When it comes to family names as brand names, unless you’ve done something terrible or had the bad fortune of sharing a name with someone who did, it’s hard to do much worse than “Trump.” For most of the past four decades, the Donald has slapped his name on some of New York’s ugliest buildings, earned scads of bad press and generally behaved like an ass.
As a result, the Trump brand has become severely tarnished, defying the maxim that there is no such thing as bad PR. The name has become synonymous with scandalous affairs and divorces, obnoxious reality TV shows, blatant comb-overs, birther nonsense and general weirdness.
There are plenty of reasons that celebrity children try to stay out of the spotlight (and that their parents, at least the sensible ones, try to shield them from it, though I’m not sure that’s relevant here). For the Trump offspring, was that compounded by fears of being judged harshly for their name? Fairly or not, it must have been hard growing up Trump.
As adults, they’re now changing the family legacy. The most famous of the Trump scions (though given all her achievements, she might bristle at that term and its connotations of unearned privilege) is Ivanka. Although she hasn’t distanced herself from her father—she’s executive vice president of development and acquisitions at the Trump Organization and is a judge on his reality show “The Apprentice”—she has achieved several notable accomplishments on her own: a decade-plus-long modeling career (though she can thank her mother’s good genes for that), an economics degree from the Wharton School at the University of Pennsylvania (her dad’s alma mater), and a luxury line of jewelry, handbags, and footwear that fashion editors take seriously. Ivanka and her husband, New York Observer owner Jared Kushner, are regularly profiled in high-end glossies, like Elle Decor,which recently celebrated the good taste in her New York City apartment.
Her brothers, both executive vice presidents with prominent roles in their father’s business ventures, have also used their fame to do good works. The elder, Donald Jr., who graduated from—you guessed it, the family education brand—the Wharton School, sits on the board of directors of Operation Smile. And seven years ago, the younger, Eric, then just 23 years old, started the Eric Trump Foundation with friends. The foundation’s guiding principle is that young adults should do more for their communities, and a particular focus is improving the lives of children battling life-threatening diseases at St. Jude Children’s Research Hospital. To date, it has raised nearly $6 million.

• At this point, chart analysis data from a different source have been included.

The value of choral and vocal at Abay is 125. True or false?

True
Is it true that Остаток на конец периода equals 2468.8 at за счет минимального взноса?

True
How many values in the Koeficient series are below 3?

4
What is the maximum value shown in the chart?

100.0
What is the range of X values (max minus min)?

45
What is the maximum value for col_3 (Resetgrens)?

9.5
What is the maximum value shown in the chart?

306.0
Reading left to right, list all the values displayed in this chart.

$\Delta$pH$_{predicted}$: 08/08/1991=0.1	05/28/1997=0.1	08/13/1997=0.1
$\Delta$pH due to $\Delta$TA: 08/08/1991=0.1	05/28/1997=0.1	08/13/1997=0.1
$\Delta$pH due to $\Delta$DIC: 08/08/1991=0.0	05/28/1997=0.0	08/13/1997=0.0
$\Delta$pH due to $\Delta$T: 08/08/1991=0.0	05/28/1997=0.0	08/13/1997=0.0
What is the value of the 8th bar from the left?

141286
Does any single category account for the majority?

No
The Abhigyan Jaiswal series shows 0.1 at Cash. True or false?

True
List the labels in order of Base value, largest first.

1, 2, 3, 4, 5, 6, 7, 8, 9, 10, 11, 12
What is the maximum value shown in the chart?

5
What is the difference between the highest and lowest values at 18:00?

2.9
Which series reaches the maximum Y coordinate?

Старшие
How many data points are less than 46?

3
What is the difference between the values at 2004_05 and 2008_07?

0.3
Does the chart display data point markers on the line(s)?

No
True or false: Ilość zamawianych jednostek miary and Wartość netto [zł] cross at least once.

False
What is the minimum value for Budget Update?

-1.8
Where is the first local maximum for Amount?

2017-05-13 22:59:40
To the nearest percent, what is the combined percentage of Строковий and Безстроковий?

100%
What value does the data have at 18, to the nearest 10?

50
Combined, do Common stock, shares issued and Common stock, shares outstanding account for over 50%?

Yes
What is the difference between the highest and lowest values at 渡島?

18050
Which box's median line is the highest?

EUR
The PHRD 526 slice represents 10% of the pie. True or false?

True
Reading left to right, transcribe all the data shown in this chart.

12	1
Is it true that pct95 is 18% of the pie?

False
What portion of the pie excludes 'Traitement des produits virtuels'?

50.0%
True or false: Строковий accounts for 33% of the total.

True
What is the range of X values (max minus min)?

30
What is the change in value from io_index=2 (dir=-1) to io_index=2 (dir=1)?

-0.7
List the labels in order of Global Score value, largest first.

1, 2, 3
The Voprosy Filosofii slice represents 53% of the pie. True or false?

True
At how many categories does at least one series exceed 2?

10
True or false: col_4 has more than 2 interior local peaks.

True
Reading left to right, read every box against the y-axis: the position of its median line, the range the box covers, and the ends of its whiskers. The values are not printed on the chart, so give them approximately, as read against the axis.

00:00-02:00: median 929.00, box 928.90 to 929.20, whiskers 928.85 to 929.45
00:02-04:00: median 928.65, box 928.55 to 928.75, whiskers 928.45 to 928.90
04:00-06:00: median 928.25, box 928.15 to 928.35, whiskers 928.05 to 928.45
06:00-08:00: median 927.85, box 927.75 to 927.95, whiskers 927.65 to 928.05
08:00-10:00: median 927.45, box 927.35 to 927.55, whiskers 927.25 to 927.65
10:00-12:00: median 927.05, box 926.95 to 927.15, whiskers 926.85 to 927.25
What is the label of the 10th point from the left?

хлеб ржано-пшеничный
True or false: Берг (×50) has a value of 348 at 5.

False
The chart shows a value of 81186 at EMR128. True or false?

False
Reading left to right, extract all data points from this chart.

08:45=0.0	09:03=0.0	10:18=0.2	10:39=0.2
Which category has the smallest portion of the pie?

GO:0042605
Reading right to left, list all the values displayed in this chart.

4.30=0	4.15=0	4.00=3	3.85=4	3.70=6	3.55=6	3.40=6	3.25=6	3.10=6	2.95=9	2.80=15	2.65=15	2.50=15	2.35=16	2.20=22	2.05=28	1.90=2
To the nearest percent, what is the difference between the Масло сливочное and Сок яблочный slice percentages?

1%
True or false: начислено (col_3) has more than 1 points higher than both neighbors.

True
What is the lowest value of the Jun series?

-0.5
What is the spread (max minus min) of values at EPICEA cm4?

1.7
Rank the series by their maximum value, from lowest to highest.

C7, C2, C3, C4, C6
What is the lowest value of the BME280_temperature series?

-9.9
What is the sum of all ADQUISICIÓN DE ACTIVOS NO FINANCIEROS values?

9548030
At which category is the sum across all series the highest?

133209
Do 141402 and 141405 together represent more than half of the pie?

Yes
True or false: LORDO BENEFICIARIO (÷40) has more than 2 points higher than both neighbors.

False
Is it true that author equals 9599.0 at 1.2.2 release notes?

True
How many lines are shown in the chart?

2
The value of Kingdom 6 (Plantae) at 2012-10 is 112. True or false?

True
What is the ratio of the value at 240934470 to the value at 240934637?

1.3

Their half sister, 19-year-old Tiffany Trump, who grew up in Los Angeles with her mother, Marla Maples, is still less well-known, although becoming more so after a recent profile on Yahoo’s Shine. She is studying hard at, yes, the University of Pennsylvania, and seems to be on a path to distinguishing herself as much as her siblings.
As the Donald’s kids show, sometimes being good (and being good in school) can be good for resuscitating a troubled family brand. By the time the youngest Trump child, Barron, who was born in 2006, comes of age, he might find the name a golden ticket instead of a blackened liability.